===== 本文

Spanner の強整合性を Cloud Storage でも提供 ―― オブジェクトの一覧表示で一貫した整合性を保持

2018年3月12日
Google Cloud Japan Team

Google Cloud Storage の誇るべき特徴の 1 つは、オブジェクトの一覧表示に関するすべてのオペレーションで整合性が保たれていることです。Cloud Storage バケットの置かれている位置が同一リージョンかマルチリージョンかにかかわらず、一覧表示のオペレーションには強整合性があるのです。プロジェクト内のバケットの一覧表示でも、バケット内のオブジェクトの一覧表示でもそうです。Cloud Storage のバケットやオブジェクトを作り、すぐにリソースの一覧を表示せよと要求しても、それにきちんと応えてくれます。

では、なぜこれが重要なのでしょうか。データや分析のワークロードを実行する際には、一覧表示の強整合性には大きな意味があります。その理由について、Spotify のエンジニアである Twan Wolthof 氏は次のように述べています。

==========
===== 手もとのデータ

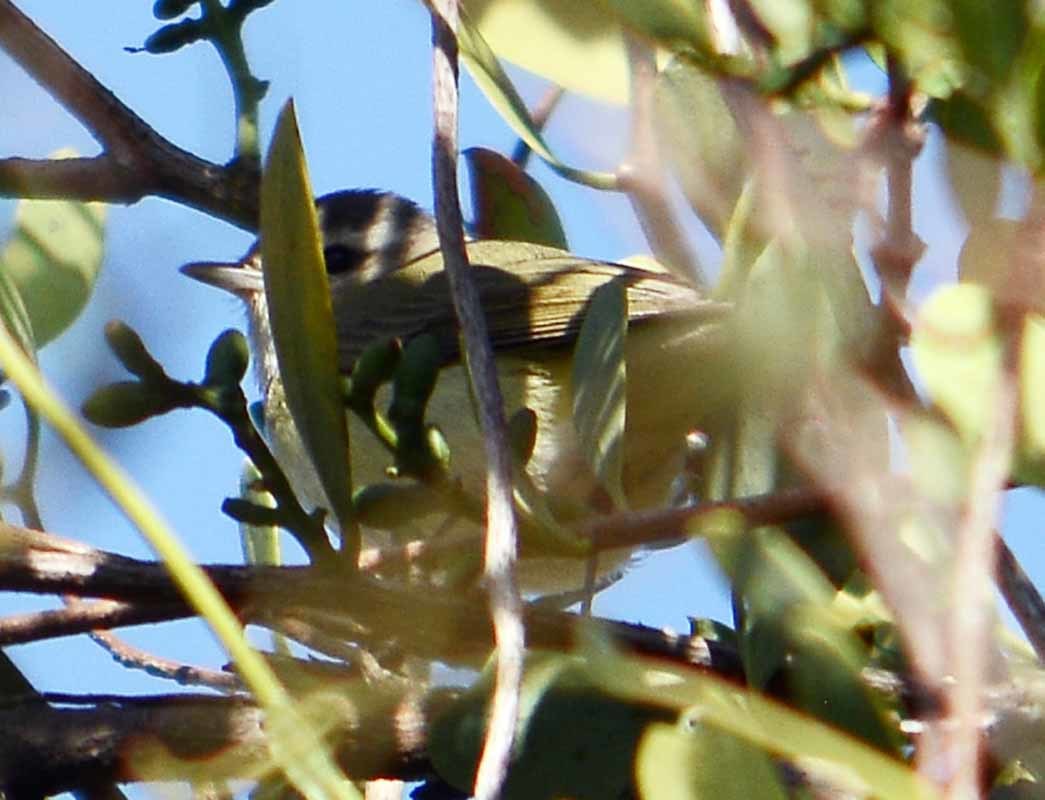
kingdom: Animalia
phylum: Chordata
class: Aves
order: Passeriformes
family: Vireonidae
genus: Vireo
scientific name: Vireo philadelphicus
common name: Philadelphia vireo
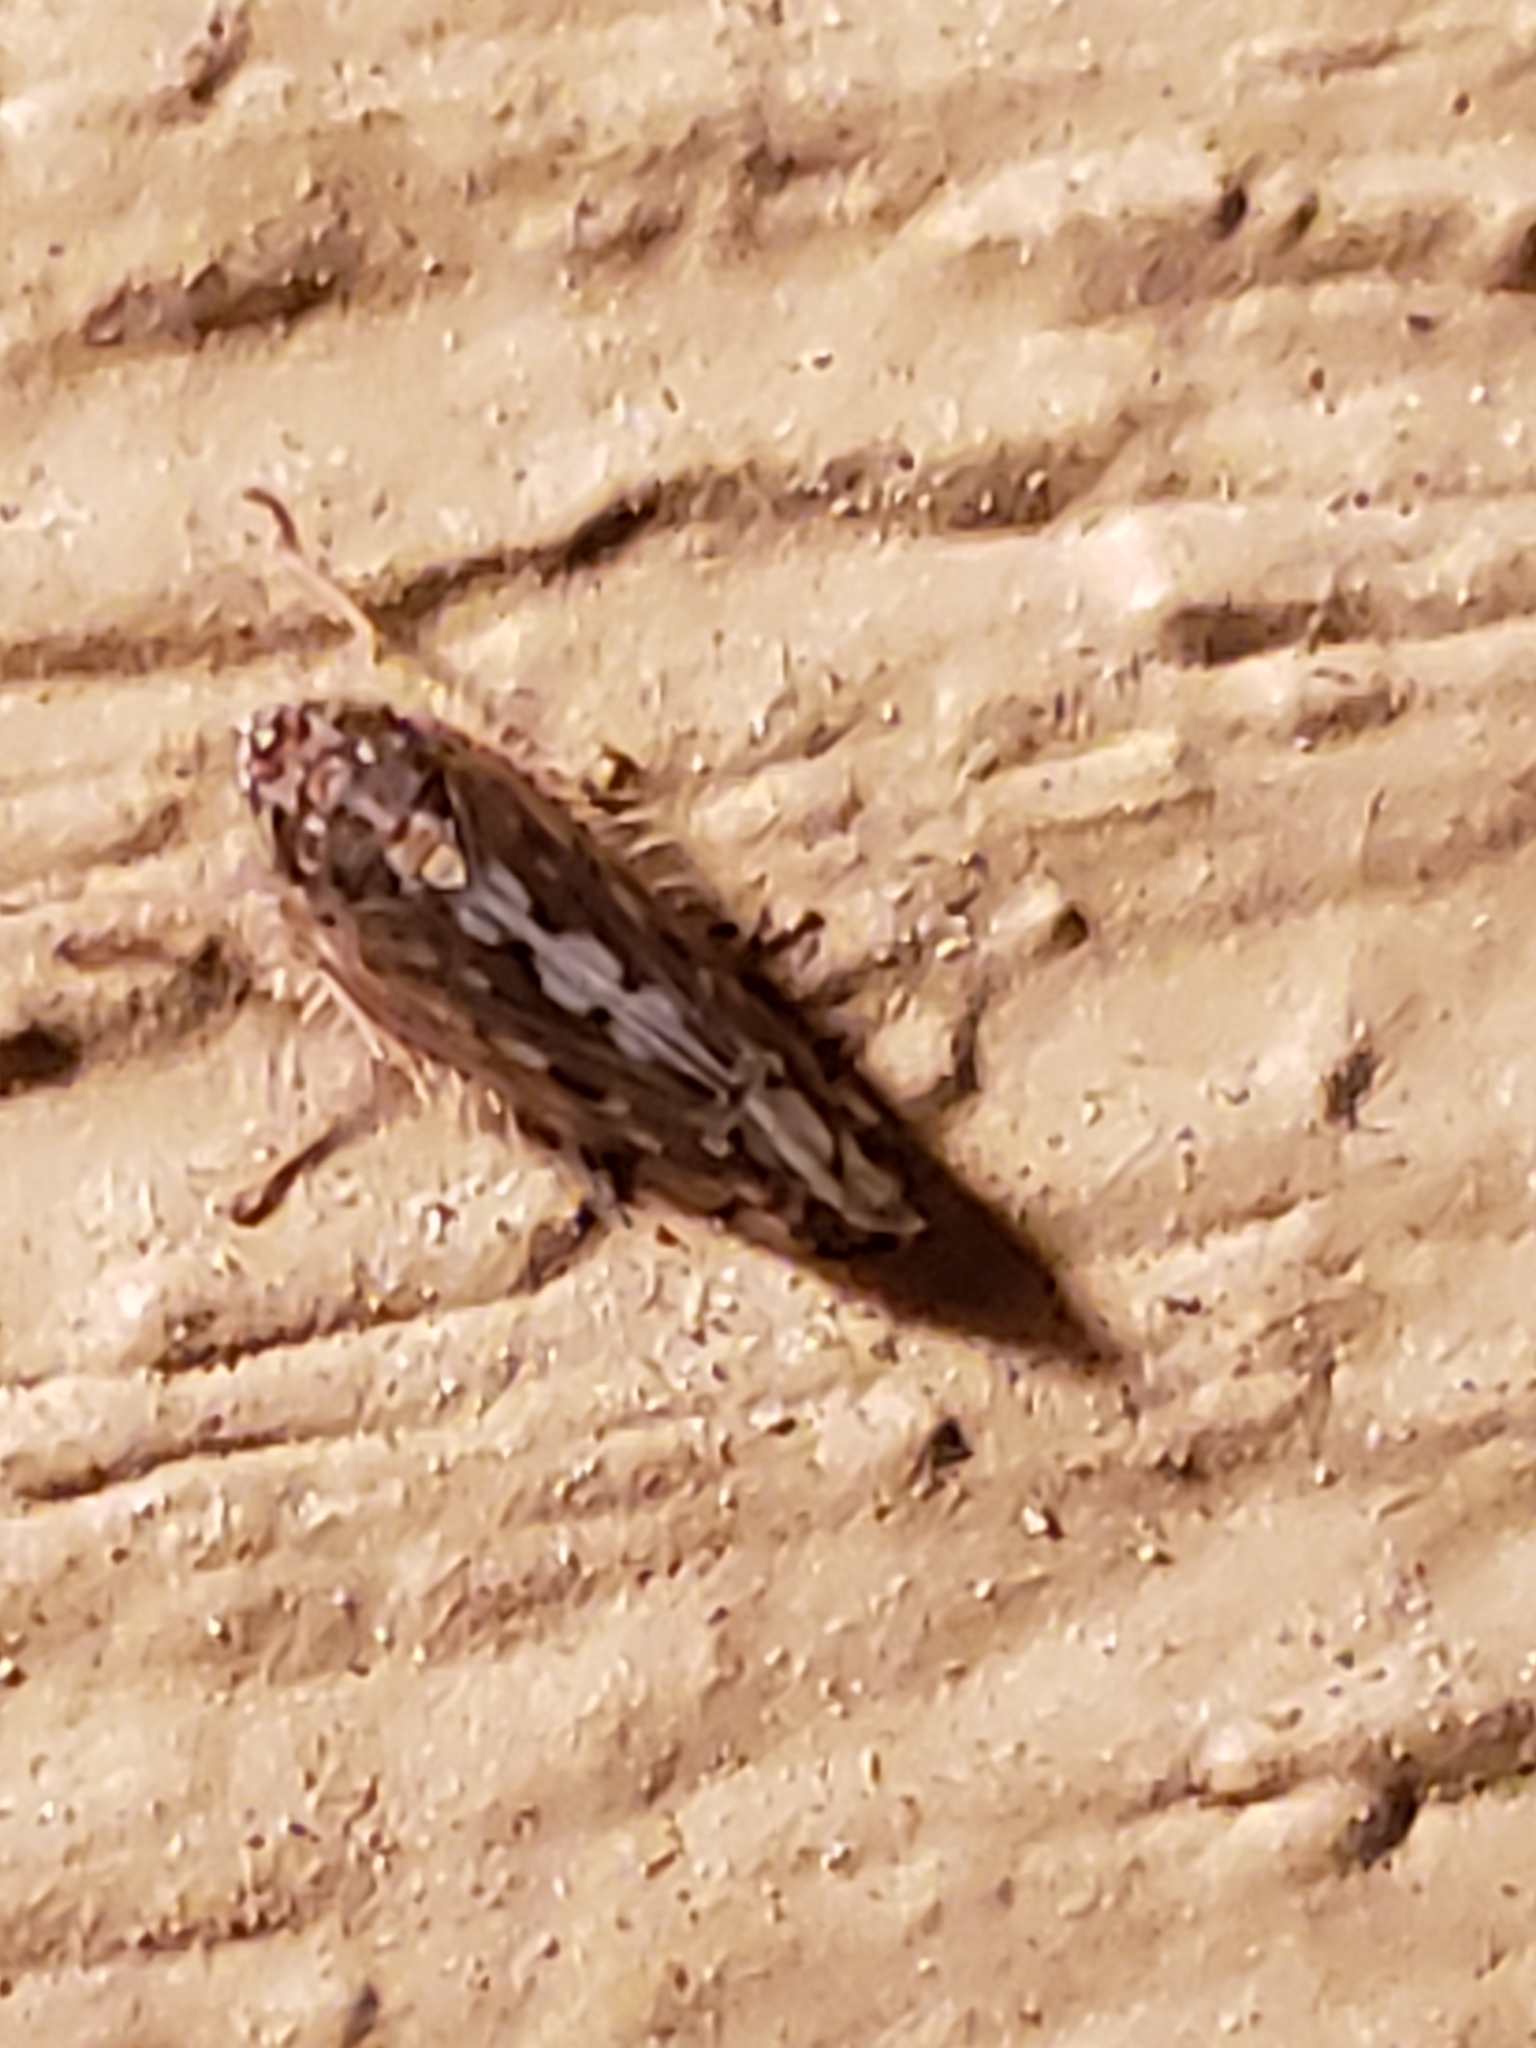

==========

* [やること 1]:
本文を読んで、次の問いに答えてください。
(a) 本文の日付はいつですか。
(b) 一覧表示の強整合性は、バケットがどこに置かれているときに保たれますか。
(c) 一覧表示の強整合性が大事な理由を話しているのは誰ですか。
* [やること 2]:
次の文が本文の内容と合っているかどうか、はい・いいえで答えてください。決め手になる本文の言葉もそのまま引いてください。
(a) 一覧表示の強整合性は、プロジェクト内のバケットを一覧表示するときにも当てはまる。
(b) 強整合性が保たれるのは、マルチリージョンに置かれたバケットだけだ。
(c) Twan Wolthof 氏は Google のエンジニアだ。

* [答え 1]:
(a) 2018年3月12日
(b) 同一リージョンでもマルチリージョンでも保たれます。
(c) Spotify のエンジニアの Twan Wolthof 氏

* [答え 2]:
(a) はい。「プロジェクト内のバケットの一覧表示でも、バケット内のオブジェクトの一覧表示でもそうです。」
(b) いいえ。「Cloud Storage バケットの置かれている位置が同一リージョンかマルチリージョンかにかかわらず、一覧表示のオペレーションには強整合性があるのです。」
(c) いいえ。「Spotify のエンジニアである Twan Wolthof 氏」